**TASK DETAILS**:
From the first line of the data below, copy each line up to the one containing "an IHC image", and include that line too.
───── RECORDS FOR THE TASK
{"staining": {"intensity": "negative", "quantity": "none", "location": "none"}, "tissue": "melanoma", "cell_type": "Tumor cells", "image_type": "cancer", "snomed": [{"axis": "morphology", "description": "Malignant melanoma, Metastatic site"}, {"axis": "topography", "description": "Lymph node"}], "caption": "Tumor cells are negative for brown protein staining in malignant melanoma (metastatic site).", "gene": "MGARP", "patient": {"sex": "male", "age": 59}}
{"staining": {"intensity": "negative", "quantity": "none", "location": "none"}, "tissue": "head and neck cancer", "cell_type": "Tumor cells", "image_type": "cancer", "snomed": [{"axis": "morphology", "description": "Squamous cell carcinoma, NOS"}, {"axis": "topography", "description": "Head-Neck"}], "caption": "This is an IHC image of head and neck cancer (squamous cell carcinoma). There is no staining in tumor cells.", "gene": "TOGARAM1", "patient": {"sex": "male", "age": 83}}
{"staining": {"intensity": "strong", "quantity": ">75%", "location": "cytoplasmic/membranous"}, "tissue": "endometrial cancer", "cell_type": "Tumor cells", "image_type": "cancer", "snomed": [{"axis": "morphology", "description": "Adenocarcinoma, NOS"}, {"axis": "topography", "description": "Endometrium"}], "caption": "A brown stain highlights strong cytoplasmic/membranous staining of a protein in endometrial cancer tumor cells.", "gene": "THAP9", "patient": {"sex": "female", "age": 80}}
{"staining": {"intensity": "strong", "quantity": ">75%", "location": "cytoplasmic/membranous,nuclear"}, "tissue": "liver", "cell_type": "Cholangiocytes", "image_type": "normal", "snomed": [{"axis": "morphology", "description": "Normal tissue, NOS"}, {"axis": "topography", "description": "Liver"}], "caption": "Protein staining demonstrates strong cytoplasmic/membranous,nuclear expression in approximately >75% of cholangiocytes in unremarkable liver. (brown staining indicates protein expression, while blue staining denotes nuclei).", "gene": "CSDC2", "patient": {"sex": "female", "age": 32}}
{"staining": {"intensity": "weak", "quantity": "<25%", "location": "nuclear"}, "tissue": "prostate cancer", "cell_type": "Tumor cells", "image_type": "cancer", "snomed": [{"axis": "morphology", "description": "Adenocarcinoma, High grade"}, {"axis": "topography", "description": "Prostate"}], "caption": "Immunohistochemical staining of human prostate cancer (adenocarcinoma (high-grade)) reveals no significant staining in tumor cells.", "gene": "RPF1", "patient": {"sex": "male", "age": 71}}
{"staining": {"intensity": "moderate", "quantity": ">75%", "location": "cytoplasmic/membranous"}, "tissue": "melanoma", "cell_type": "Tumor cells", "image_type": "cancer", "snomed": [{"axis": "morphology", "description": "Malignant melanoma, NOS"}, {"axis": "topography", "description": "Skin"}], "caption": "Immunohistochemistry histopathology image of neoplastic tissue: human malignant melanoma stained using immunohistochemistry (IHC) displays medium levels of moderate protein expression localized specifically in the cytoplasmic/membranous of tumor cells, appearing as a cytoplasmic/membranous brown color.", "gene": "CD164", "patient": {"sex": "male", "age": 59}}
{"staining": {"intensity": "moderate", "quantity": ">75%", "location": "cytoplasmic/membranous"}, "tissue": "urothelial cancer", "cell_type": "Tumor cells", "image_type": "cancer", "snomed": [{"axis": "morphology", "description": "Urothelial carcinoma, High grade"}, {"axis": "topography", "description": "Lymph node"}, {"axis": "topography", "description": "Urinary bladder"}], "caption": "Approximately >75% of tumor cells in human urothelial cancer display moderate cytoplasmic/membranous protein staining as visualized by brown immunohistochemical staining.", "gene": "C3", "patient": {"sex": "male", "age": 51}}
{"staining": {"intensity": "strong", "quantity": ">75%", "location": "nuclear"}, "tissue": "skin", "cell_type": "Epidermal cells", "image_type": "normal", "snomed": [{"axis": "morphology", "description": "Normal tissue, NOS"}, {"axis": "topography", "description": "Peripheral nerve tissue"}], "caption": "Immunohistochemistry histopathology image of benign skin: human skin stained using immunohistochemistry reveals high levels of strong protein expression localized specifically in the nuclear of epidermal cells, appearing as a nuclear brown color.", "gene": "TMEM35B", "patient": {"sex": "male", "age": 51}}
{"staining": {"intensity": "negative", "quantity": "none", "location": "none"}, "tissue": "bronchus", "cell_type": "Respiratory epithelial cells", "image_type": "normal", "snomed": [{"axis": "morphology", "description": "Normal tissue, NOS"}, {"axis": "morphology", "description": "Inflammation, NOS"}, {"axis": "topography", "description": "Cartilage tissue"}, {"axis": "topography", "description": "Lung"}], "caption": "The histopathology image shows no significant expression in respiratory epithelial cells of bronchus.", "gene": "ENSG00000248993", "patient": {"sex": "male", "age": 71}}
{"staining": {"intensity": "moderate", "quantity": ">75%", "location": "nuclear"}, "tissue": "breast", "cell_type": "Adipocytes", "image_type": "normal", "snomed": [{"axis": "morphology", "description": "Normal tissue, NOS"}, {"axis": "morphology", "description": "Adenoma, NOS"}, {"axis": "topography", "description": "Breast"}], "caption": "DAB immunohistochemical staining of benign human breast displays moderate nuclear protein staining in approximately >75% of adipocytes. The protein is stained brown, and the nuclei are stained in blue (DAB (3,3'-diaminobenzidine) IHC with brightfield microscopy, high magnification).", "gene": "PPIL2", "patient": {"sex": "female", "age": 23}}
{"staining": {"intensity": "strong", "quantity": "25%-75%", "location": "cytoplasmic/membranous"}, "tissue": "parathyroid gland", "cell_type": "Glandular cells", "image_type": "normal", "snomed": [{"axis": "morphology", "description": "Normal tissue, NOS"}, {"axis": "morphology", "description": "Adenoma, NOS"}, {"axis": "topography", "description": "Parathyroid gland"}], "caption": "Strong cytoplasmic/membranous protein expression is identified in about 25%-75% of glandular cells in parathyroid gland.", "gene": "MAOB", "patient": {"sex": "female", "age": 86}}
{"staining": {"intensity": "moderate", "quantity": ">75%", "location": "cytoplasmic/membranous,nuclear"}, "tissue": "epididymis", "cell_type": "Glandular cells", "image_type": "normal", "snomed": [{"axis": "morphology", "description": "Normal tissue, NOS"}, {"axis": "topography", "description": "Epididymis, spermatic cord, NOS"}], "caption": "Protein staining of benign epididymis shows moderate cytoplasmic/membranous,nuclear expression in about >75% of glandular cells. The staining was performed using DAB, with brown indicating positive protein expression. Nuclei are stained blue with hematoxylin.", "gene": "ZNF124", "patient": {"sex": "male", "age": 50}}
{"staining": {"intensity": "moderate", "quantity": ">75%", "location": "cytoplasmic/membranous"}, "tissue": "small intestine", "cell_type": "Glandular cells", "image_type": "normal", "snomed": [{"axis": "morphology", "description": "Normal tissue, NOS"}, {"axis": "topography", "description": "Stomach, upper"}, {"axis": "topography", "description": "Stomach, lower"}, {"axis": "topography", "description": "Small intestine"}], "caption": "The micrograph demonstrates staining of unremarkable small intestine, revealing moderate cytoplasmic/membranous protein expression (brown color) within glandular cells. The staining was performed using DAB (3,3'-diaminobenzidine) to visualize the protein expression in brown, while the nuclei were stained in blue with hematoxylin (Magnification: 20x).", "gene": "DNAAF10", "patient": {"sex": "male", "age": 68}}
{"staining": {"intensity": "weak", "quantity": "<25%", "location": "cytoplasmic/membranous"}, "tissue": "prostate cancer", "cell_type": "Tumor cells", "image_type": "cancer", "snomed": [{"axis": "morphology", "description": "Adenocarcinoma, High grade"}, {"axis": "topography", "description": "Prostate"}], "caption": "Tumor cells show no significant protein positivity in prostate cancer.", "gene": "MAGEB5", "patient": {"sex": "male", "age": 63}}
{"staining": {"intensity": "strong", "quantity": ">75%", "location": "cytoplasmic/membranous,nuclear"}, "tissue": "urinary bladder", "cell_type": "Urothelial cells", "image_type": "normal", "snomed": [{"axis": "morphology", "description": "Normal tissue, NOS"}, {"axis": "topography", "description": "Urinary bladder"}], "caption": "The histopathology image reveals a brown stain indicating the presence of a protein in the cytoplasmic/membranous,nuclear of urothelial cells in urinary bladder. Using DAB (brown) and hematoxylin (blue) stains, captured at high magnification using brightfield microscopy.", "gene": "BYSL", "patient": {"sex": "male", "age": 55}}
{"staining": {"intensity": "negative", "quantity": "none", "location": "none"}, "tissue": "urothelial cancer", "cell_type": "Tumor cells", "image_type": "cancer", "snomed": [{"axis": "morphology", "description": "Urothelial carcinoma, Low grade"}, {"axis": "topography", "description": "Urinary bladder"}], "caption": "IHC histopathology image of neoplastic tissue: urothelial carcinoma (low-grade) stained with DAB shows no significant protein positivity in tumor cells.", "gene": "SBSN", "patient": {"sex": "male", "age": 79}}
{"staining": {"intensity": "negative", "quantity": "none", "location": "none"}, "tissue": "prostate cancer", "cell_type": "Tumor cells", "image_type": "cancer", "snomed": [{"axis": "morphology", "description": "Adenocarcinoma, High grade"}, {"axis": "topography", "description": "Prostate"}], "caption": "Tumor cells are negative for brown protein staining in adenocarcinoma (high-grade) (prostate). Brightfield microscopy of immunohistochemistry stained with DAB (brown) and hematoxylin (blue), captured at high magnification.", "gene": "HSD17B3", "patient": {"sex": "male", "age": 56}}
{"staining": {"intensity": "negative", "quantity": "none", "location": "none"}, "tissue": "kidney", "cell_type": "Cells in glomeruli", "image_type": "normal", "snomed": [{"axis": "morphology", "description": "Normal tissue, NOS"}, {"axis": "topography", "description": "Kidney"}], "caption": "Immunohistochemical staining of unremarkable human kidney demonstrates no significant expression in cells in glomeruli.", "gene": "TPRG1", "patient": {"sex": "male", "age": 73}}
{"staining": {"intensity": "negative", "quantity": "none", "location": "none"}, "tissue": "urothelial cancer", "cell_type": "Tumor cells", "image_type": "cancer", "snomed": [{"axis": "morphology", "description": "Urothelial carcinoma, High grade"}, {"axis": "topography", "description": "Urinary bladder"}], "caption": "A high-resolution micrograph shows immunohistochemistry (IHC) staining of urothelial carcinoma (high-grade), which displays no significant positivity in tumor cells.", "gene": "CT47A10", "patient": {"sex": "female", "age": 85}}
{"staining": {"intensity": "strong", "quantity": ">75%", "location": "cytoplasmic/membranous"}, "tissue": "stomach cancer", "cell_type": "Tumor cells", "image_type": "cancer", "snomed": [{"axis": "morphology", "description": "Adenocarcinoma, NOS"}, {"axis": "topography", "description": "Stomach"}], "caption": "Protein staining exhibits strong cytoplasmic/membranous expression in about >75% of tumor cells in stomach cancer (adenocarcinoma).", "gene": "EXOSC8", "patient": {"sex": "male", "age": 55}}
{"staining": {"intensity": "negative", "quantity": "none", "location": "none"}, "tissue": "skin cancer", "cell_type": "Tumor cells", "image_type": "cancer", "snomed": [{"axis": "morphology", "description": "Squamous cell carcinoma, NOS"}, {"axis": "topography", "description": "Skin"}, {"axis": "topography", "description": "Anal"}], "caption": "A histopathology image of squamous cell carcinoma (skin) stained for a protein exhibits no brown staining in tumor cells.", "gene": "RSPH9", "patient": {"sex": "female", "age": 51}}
──────────
**SOLUTION**:
{"staining": {"intensity": "negative", "quantity": "none", "location": "none"}, "tissue": "melanoma", "cell_type": "Tumor cells", "image_type": "cancer", "snomed": [{"axis": "morphology", "description": "Malignant melanoma, Metastatic site"}, {"axis": "topography", "description": "Lymph node"}], "caption": "Tumor cells are negative for brown protein staining in malignant melanoma (metastatic site).", "gene": "MGARP", "patient": {"sex": "male", "age": 59}}
{"staining": {"intensity": "negative", "quantity": "none", "location": "none"}, "tissue": "head and neck cancer", "cell_type": "Tumor cells", "image_type": "cancer", "snomed": [{"axis": "morphology", "description": "Squamous cell carcinoma, NOS"}, {"axis": "topography", "description": "Head-Neck"}], "caption": "This is an IHC image of head and neck cancer (squamous cell carcinoma). There is no staining in tumor cells.", "gene": "TOGARAM1", "patient": {"sex": "male", "age": 83}}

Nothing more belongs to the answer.